The game has changed and so should the PM

General news0

 

He could also alleviate the subterranean angst in his own ranks among Labor MPs who are feeling the heat on an ETS in electorates concerned about jobs, and head off industry-funded advertising campaigns that have already had an impact in some areas.

Yet Rudd, like Climate Change Minister Penny Wong, can’t bring himself to face political reality and dump a dud, at least until there are signs of real international progress that doesn’t make Australia look like it’s tilting at windmills (or coal-fired generators) without effect and at great cost.

Rudd’s attachment looks dangerously like an ideological commitment to a scheme that is opposed from both ends of the political spectrum and unlikely to find any validating action from the world’s biggest producers of greenhouse gases.

In part, this reluctance to show any hint of a policy shift is a product of Labor’s successful three-year campaign to equate action on climate change with an ETS, and, specifically, the Carbon Pollution Reduction Scheme. This will be defiantly put to parliament next week by Wong without any real hope of passing the Senate.

Of course, Rudd’s not going to abandon his overall position on climate change or his commitment to market-based solutions to cutting greenhouse gas emissions by putting a price on carbon. But he doesn’t have to keep an emissions trading scheme front and centre of his political campaign.

If he doesn’t take stock of the domestic and international political conditions and adjust accordingly, he runs the risk of appearing to be as ideologically driven and politically blind to the dangers as John Howard was to the obvious dangers of the Work Choices industrial relations changes.

The facts have changed dramatically since the 2007 election campaign, when the central point of difference between the Coalition and the ALP was the ratification of the Kyoto Protocol. Rudd ratified the Kyoto agreement, with little practical effect other than slightly lifting Australia’s carbon emissions reduction target, which we are still on track to meet without an ETS.

The failure of the UN’s Copenhagen climate change conference to forge any sort of agreement out of discussions in which Rudd and Wong were central characters also demonstrates that claims ratification of the Kyoto Protocol would give Australia a world voice and put us “at the table” amounted to little.

The Liberal Party’s change of leadership and change of heart over supporting a modified ETS completely changed the expectations and possibility of a carbon emissions scheme because the Abbott-led Coalition and the Senate independents believed the CPRS went too far in its objectives and the Greens felt it didn’t go nearly far enough.

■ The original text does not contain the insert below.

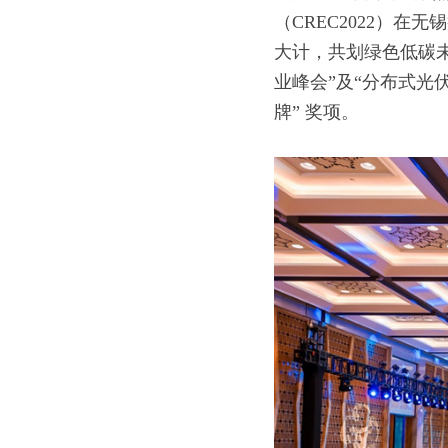
（CREC2022）
大计，共划绿色低碳未
业峰会”及“分布式光
牌” 奖项。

The bill failed in such a manner that the double-dissolution election trigger it delivered was useless even if the government wanted to go to an early election.

In between times the Copenhagen failure has demonstrated three things: that the world’s biggest carbon emitters, China, the US and India, were not going to agree to any binding or verifiable reduction targets; that the developing world is demanding compensation from the developed world; and that the global emphasis, as demonstrated by US President Barack Obama in his State of the Union speech yesterday, is shifting away from emissions trading to clean energy, such as nuclear power, and technological development.

As for reducing greenhouse gas emissions, the Greens were quite right to claim yesterday that Wong wouldn’t guarantee that the proposed CPRS would cut carbon emissions, because she couldn’t.

Not only has carbon emissions trading failed to realistically cut emissions in Europe or assist most European Union nations in meeting their Kyoto targets, but the only target Wong was able to adopt this week was an unconditional cut of 5 per cent by 2020.

That’s less than a third of the minimum reduction target the government’s climate change adviser Ross Garnaut has advocated, and it’s less than a fifth of the minimum the Greens want. It happens to be the same target Abbott committed to last year, standing under a tree outside his parliamentary office. It’s also a target Coalition climate change spokesman Greg Hunt says can be easily achieved without resorting to a costly ETS.

As for “business certainty” – the mantra that it’s better for business to know what costs it will face and what demands will be placed on it by providing a firm target and price for carbon per tonne – Wong was unable to provide that in adopting the Copenhagen Accord. When asked about business certainty, Wong said on Thursday: “What we’re saying is: in the absence of those conditions [overseas commitments], the target is 5 per cent.

“And if those conditions are met, then obviously we’ll be altering the target consistent with the conditions we previously put out.” And that decision, or not, will be taken some time, perhaps, in 2011.

Rudd really wanted to lead the world on climate change, he wanted to found an ETS and he wanted to do it before Christmas last year so that it could be up and running by 2011.

He’s been frustrated by political opposition, international intransigence and economic reality.

Rudd should regroup, refashion his political campaign for an election year and move on to the broader issues of health, tax reform and economic management. Such a step has been made harder by his own rhetoric and political gamesmanship but the facts and political atmosphere have changed, and so should he.